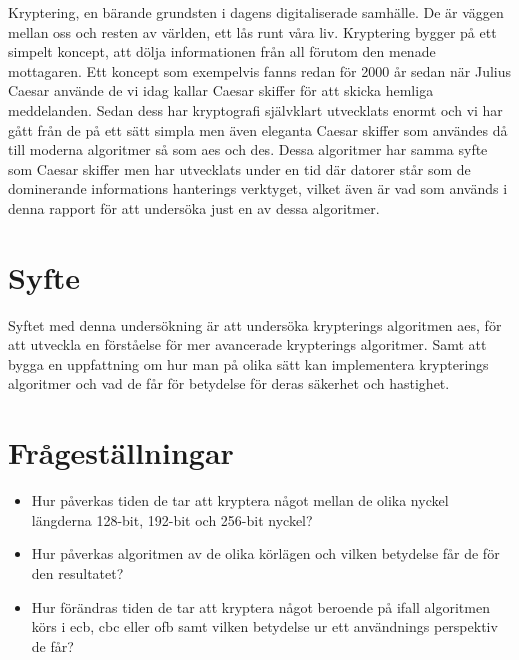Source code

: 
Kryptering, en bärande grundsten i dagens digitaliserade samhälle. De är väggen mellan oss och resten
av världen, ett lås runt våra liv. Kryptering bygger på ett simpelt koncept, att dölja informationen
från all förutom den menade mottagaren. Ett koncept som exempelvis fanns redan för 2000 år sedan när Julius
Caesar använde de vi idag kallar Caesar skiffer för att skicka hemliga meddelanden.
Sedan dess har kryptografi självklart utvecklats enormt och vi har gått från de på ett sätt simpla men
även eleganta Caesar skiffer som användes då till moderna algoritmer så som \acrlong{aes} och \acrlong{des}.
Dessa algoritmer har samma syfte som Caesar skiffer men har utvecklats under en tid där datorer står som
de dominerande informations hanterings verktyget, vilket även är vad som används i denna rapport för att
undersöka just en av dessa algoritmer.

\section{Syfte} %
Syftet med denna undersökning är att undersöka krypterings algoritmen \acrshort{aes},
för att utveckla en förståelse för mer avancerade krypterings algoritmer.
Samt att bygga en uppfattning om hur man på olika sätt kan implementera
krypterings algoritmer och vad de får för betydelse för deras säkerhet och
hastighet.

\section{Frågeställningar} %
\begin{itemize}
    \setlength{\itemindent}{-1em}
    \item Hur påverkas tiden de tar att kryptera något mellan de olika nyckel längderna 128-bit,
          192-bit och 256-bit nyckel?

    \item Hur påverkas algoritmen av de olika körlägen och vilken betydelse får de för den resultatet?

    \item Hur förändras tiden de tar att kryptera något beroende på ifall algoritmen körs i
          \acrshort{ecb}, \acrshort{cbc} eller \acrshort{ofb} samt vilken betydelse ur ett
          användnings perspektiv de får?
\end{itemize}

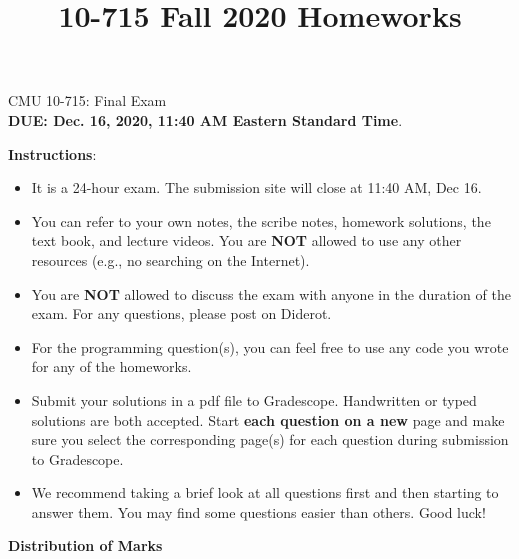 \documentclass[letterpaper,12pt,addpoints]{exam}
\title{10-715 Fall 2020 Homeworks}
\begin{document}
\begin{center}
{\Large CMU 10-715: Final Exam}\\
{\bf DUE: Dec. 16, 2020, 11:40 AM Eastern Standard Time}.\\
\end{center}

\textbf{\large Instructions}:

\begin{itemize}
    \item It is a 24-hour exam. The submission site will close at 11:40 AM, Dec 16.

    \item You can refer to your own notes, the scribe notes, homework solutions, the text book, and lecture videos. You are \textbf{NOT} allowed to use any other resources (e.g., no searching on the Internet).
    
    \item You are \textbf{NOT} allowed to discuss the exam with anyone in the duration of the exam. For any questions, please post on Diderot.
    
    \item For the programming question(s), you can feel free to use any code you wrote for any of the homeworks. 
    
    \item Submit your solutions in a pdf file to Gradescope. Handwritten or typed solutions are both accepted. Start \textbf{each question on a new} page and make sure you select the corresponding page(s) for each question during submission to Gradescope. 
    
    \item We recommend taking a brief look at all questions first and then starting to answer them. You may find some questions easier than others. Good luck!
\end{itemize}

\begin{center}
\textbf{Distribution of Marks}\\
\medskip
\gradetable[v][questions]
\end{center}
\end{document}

What is being asked: Leave out all pictures, then copy the remaining material exactly.

Expected output:
Source code

: 
Kryptering, en bärande grundsten i dagens digitaliserade samhälle. De är väggen mellan oss och resten
av världen, ett lås runt våra liv. Kryptering bygger på ett simpelt koncept, att dölja informationen
från all förutom den menade mottagaren. Ett koncept som exempelvis fanns redan för 2000 år sedan när Julius
Caesar använde de vi idag kallar Caesar skiffer för att skicka hemliga meddelanden.
Sedan dess har kryptografi självklart utvecklats enormt och vi har gått från de på ett sätt simpla men
även eleganta Caesar skiffer som användes då till moderna algoritmer så som \acrlong{aes} och \acrlong{des}.
Dessa algoritmer har samma syfte som Caesar skiffer men har utvecklats under en tid där datorer står som
de dominerande informations hanterings verktyget, vilket även är vad som används i denna rapport för att
undersöka just en av dessa algoritmer.

\section{Syfte} %
Syftet med denna undersökning är att undersöka krypterings algoritmen \acrshort{aes},
för att utveckla en förståelse för mer avancerade krypterings algoritmer.
Samt att bygga en uppfattning om hur man på olika sätt kan implementera
krypterings algoritmer och vad de får för betydelse för deras säkerhet och
hastighet.

\section{Frågeställningar} %
\begin{itemize}
    \setlength{\itemindent}{-1em}
    \item Hur påverkas tiden de tar att kryptera något mellan de olika nyckel längderna 128-bit,
          192-bit och 256-bit nyckel?

    \item Hur påverkas algoritmen av de olika körlägen och vilken betydelse får de för den resultatet?

    \item Hur förändras tiden de tar att kryptera något beroende på ifall algoritmen körs i
          \acrshort{ecb}, \acrshort{cbc} eller \acrshort{ofb} samt vilken betydelse ur ett
          användnings perspektiv de får?
\end{itemize}

 \documentclass[letterpaper,12pt,addpoints]{exam}
\title{10-715 Fall 2020 Homeworks}
\begin{document}
\begin{center}
{\Large CMU 10-715: Final Exam}\\
{\bf DUE: Dec. 16, 2020, 11:40 AM Eastern Standard Time}.\\
\end{center}

\textbf{\large Instructions}:

\begin{itemize}
    \item It is a 24-hour exam. The submission site will close at 11:40 AM, Dec 16.

    \item You can refer to your own notes, the scribe notes, homework solutions, the text book, and lecture videos. You are \textbf{NOT} allowed to use any other resources (e.g., no searching on the Internet).
    
    \item You are \textbf{NOT} allowed to discuss the exam with anyone in the duration of the exam. For any questions, please post on Diderot.
    
    \item For the programming question(s), you can feel free to use any code you wrote for any of the homeworks. 
    
    \item Submit your solutions in a pdf file to Gradescope. Handwritten or typed solutions are both accepted. Start \textbf{each question on a new} page and make sure you select the corresponding page(s) for each question during submission to Gradescope. 
    
    \item We recommend taking a brief look at all questions first and then starting to answer them. You may find some questions easier than others. Good luck!
\end{itemize}

\begin{center}
\textbf{Distribution of Marks}\\
\medskip
\gradetable[v][questions]
\end{center}
\end{document}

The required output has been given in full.